A global workload greater than that of men, economic insecurity, reduced access to resources such as land, water, seeds, credit, training and technical assistance are some of the common problems faced by rural women in Latin America, whether they are farmers, gatherers or wage-earners, according to the Atlas of Rural Women in Latin America and the Caribbean, published in 2017 by FAO.

But even in these circumstances, they are protagonists of change, as in the growth of rural women’s trade unions in the agro-export sector.

Afro-descendant Adela Torres (white t-shirt, front), secretary general of the National Union of Agricultural Industry Workers (Sintraingro) in the banana region of Urabá, in the Colombian department of Antioquia, sits on the floor during a meeting of women members of the union. Credit: Courtesy of Sintrainagro

Afro-descendant Adela Torres (white t-shirt, L-C, front), secretary general of the National Union of Agricultural Industry Workers (Sintrainagro) in the banana region of Urabá, in the Colombian department of Antioquia, sits on the floor during a meeting of women members of the union. Credit: Courtesy of Sintrainagro

With the increased sale of non-traditional products to international markets, such as flowers, fruit and vegetables, women have swelled this sector, says another regional study, although often in precarious conditions and with standards that do not ensure decent work.

Trade unions fight exploitative conditions

But trade unions are fighting exploitative labour conditions. A black woman from Colombia, Adela Torres, is an example of this struggle.

Since childhood and following the family tradition, she worked on a banana farm in the municipality of Apartadó, in Urabá, a region that produces bananas for export in the Caribbean department of Antioquia.

Now, the 54-year-old Torres, who has two daughters and two granddaughters, is the secretary general of the National Union of Agricultural Industry Workers (Sintrainagro), which groups workers from 268 farms, and works for the insertion of rural women in a sector traditionally dominated by men.

“When women earn and manage their own money, they can improve their quality of life,” she told IPS in a telephone conversation from Apartadó.

Torres believes that women’s participation in banana production should be equitable and that their performance deserves equal recognition.

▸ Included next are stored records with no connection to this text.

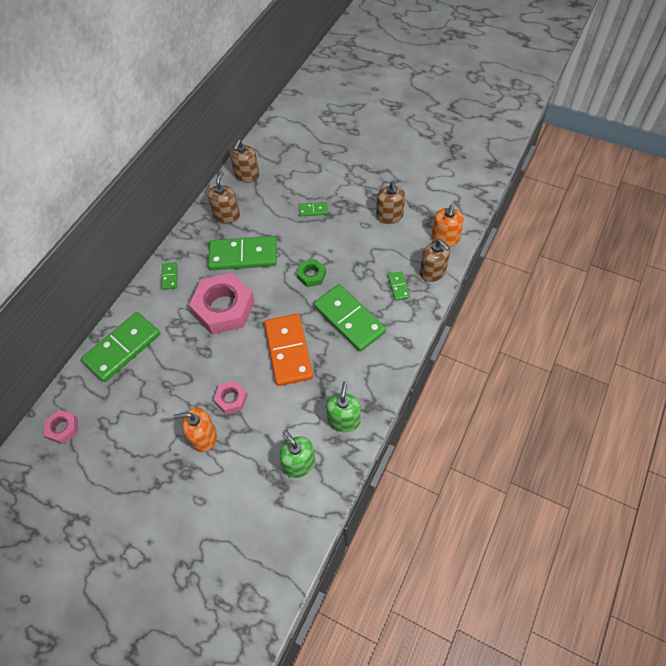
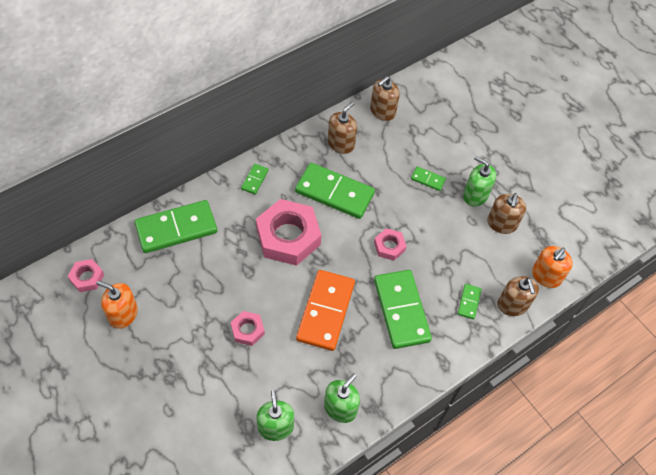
camera: 20 degrees right, 0 degrees up
orange soap dispenser [173,407,217,452] -> orange soap dispenser moved to [96,281,138,329]
green nut [297,259,326,287] -> pink nut [374,228,406,261]
none -> green soap dispenser [463,156,496,207]

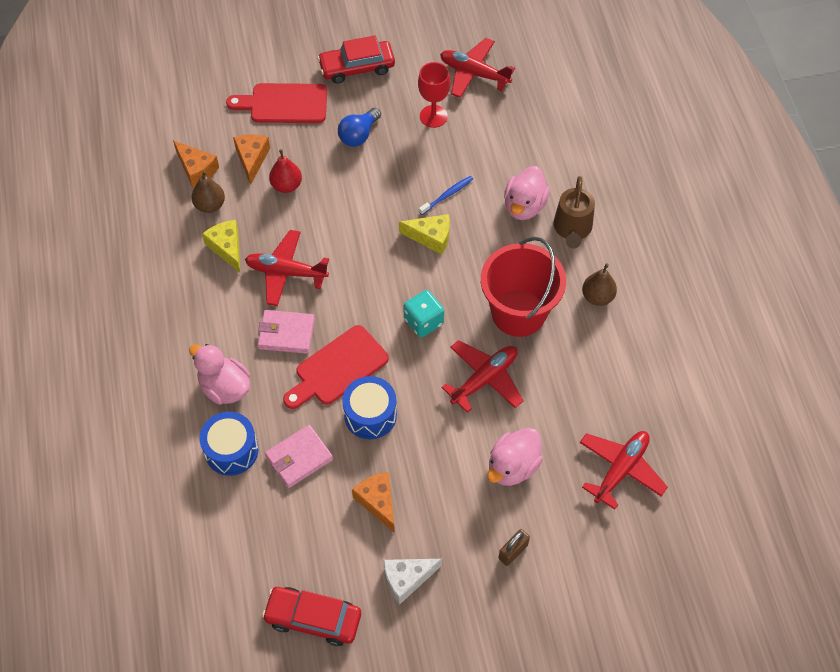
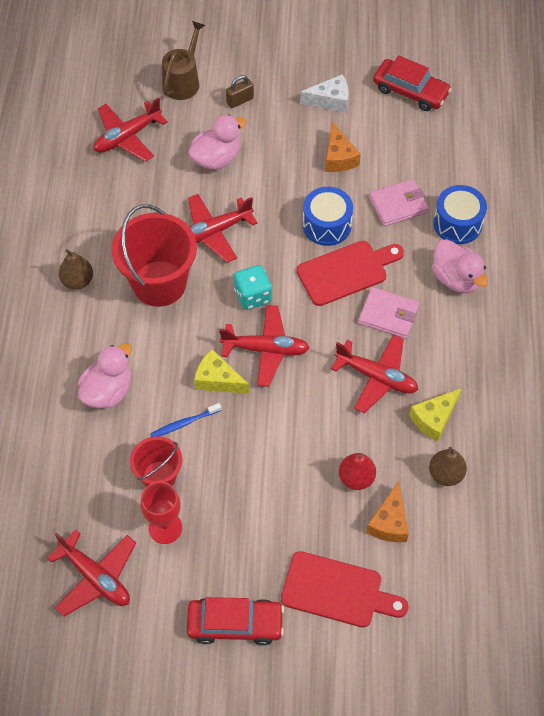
camera: 165 degrees left, 0 degrees up
orange cheese [173,141,219,187] -> none
yellow cheese [202,220,240,272] -> yellow cheese turned 60 degrees clockwise [409,388,461,442]
blue light bulb [338,108,381,147] -> none
brown watering can [554,176,595,249] -> brown watering can moved to [162,21,205,100]
none -> red bucket [130,436,182,487]
none -> red plane [219,305,309,387]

“We have managed to get each farm to hire at least two more women and among the achievements gained are employment contracts, equal pay, social security and incentives for education and housing for these women,” she explained.

She said rural women face many difficulties, many have not completed primary school, are mothers too early and are heads of households, have no technical training and receive no state support.

In spite of this, they work hard and manage to raise their children and get ahead while contributing to food security.

Making the leap to positions of visibility is also a challenge that Flores has assumed in the Andes highlands of Puno, to fight for their proposals and needs to be heard.

“We have to win space in decision-making and come in as authorities; that is the struggle now, to speak for ourselves. I am determined and I am encouraging other women to take this path,” Flores said.

Faced with the indifference of the authorities, more action and a stronger presence is the philosophy of Flores, as her grandmother taught her, always repeating: “Don’t be lazy and work hard.” “That is the message and I carry it in my mind, but I would like to do it with more support and more rights,” she said.